Candida glabrata is an important human fungal pathogen capable of causing both systemic and mucosal
infections in a wide variety of immunocompromised individuals, including organ transplant recipients, cancer
patients on chemotherapy and AIDS patients. C. glabrata is the second most frequently isolated Candida
species in invasive bloodstream infections, has a high crude mortality rate (~40-60%), and has been classified
as a “serious” threat to public health by the Centers for Disease Control (CDC). While resistance of C. glabrata
clinical isolates to multiple antifungals, particularly azoles, is on the rise only three major drug classes are
available for treatment. Previous studies have shown that C. glabrata antifungal resistance can be attributed to
a variety of genetic point mutations, chromosomal rearrangements as well as increased transcription of certain
drug efflux pumps. In contrast to genetic and transcriptional mechanisms, very little is known about
translational mechanisms that control antifungal resistance in C. glabrata or other human fungal pathogens.
However, we and others have shown that long 5’ UTR-mediated translational efficiency mechanisms play an
important role in controlling the expression of several key regulators of virulence-related processes in Candida
albicans and, based on RNA-seq data, many C. glabrata genes specifically involved in azole resistance also
possess long 5’ UTRs that could be involved in translational regulation. Using genome-wide ribosome profiling,
we have recently demonstrated that the C. albicans yeast-filament transition is under widespread translational
control and several genes associated with antifungal resistance also showed altered translational efficiency
during this transition. A similar ribosome profiling analysis in Saccharomyces cerevisiae, which is more closely
related to C. glabrata, also showed significant translational expression changes in response to oxidative stress.
Many C. glabrata genes important for protein synthesis are significantly down-regulated in response to azole
treatment. In addition, only a small fraction of C. glabrata genes showing altered protein expression in azole
resistant vs. susceptible isolates also showed changes at the transcript level and evidence suggests that C.
glabrata ERG11, encoding the azole target lanosterol 14¿-demethylase, could be under translational control.

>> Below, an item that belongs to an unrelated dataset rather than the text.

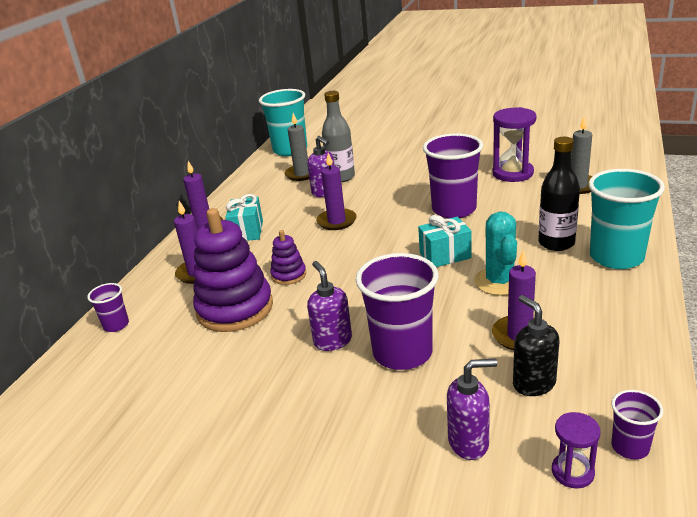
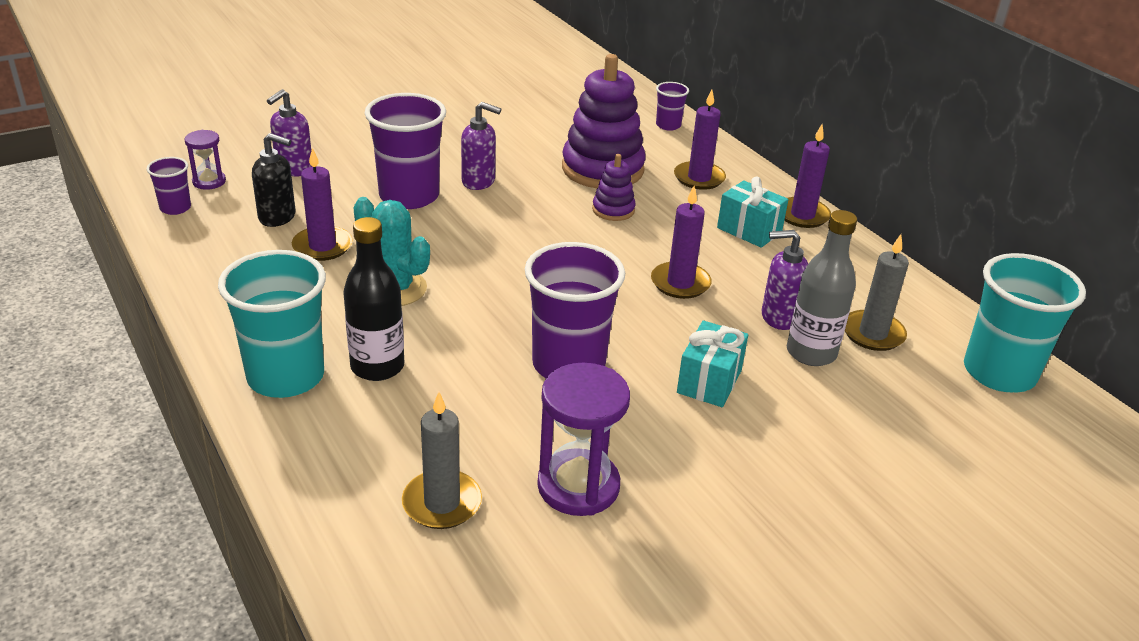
camera: 125 degrees right, 5 degrees up
turquoise gift [418,215,472,267] -> turquoise gift moved to [677,320,748,407]

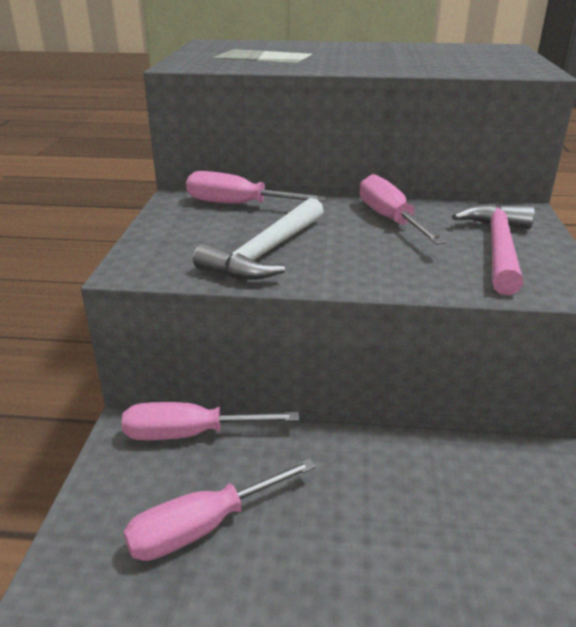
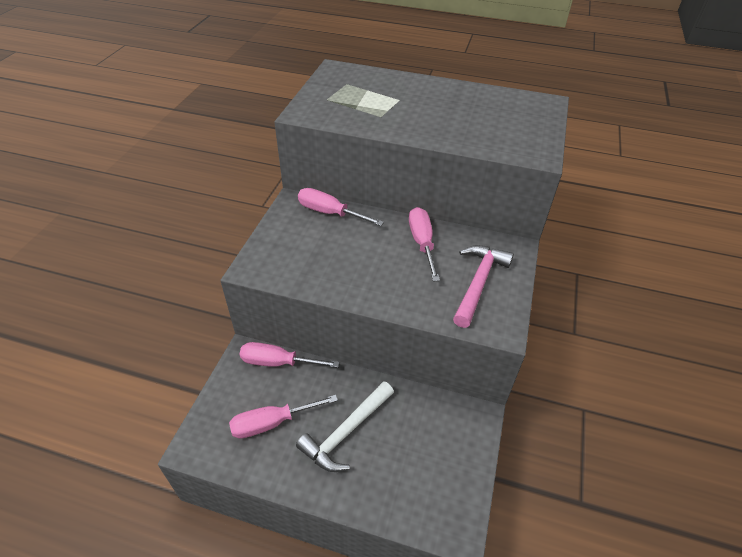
camera: 10 degrees right, 15 degrees up
white hammer [193,198,324,280] -> white hammer moved to [296,381,394,472]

Based on these observations, we hypothesize that translational mechanisms play an important role in
controlling azole resistance in C. glabrata. In order to test this hypothesis, we will: 1) determine the genome-
wide translational profile of C. glabrata in response to treatment with fluconazole, the most commonly used
azole drug, 2) identify and characterize translational mechanisms important for driving C. glabrata azole
resistance. Ultimately, this study will provide a better understanding of global regulatory circuits and pathways
that control C. glabrata azole resistance at the translational level. In addition, this study will identify and
characterize several key translationally regulated factors important for C. glabrata drug resistance that could
potentially serve as targets for the development of novel antifungal strategies.